La classe politica è stata “costretta” a fare qualcosa, tamponando il vuoto legislativo con una misura tampone della durate di sei mesi. Da parte sua, il movimento ha emesso un ultimatum, chiedendo una legge vera e propria entro il 30 giugno, pena una nuova Occupy Sarajevo. Non è ancora arrivata la prima, ma neanche la seconda. Alla manifestazione convocata all’indomani dell’ultimatum hanno preso parte poche persone e c’è chi non ha mancato di notare che le variazioni nella simbologia della protesta – dai cartelloni con i biberon ai loghi cari al nazionalismo bosniaco-musulmano – siano il state la prova dello sfarinamento del carattere originario della protesta, sostanzialmente multietnico. C’è però chi sostiene che sia ingeneroso liquidare così la bebolucija, dato che ci sono stati dei risultati, come i permessi di espatrio immediati per le bimbe malate e la legge tampone, che in caso contrario non sarebbero mai arrivati.
Da ultimo, ben più tardi del termine del 30 giugno, s’è aggiunto un vero e proprio disegno di legge, che pur con dei limiti di stampo etnico, in quanto le zone di registrazione ricalcano in sostanza le aree amministrate da musulmani, serbi e croati, ha quanto meno sanato il buco normativo. Peccato che in Parlamento non sia passato. La causa è stata l’opposizione del principale partito musulmano, l’Sda, che ha ritenuto la nuova legge troppo ancorata a schemi etnici.
Ora la palla passa alla Corte costituzionale, che dovrà stabilire se la bocciatura da parte dell’Sda, effettuata – questo il paradosso – ricorrendo al potere di veto assegnato dalla legge sulla base degli interessi vitali di ciascuna delle nazioni della Bosnia, è legittimo o meno. Nel primo caso, bisognerà ricominciare tutto da capo. Nel secondo, la legge entrerà in vigore, come racconta Alfredo Sasso su East Journal.

== == ==

Obiettivo: Elenca, per favore, i gruppi nazionali le cui aree amministrate, secondo l'estratto, vengono ricalcate dalle zone di registrazione del disegno di legge.

Dati:
== == ==

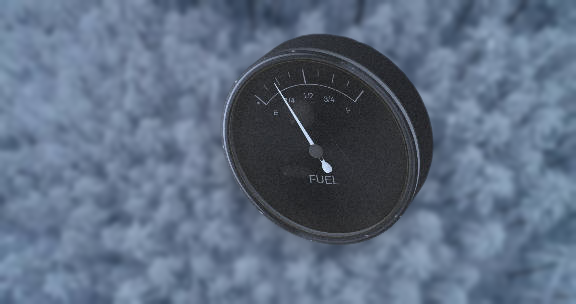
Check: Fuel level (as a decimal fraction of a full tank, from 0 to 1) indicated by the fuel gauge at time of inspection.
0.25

== == ==

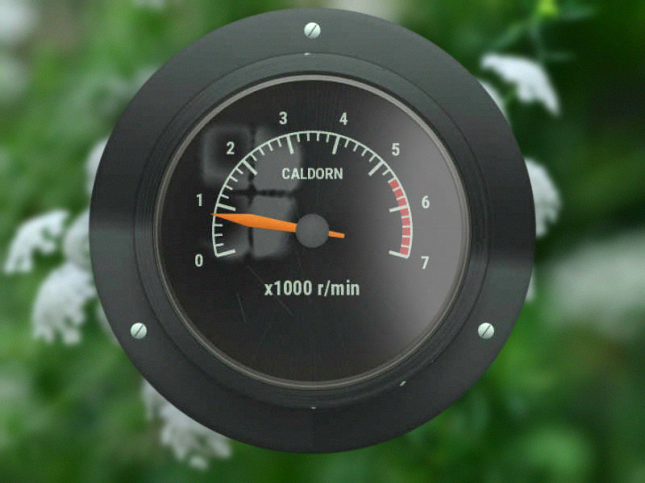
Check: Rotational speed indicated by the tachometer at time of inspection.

== == ==

Risposta: Musulmani, serbi, croati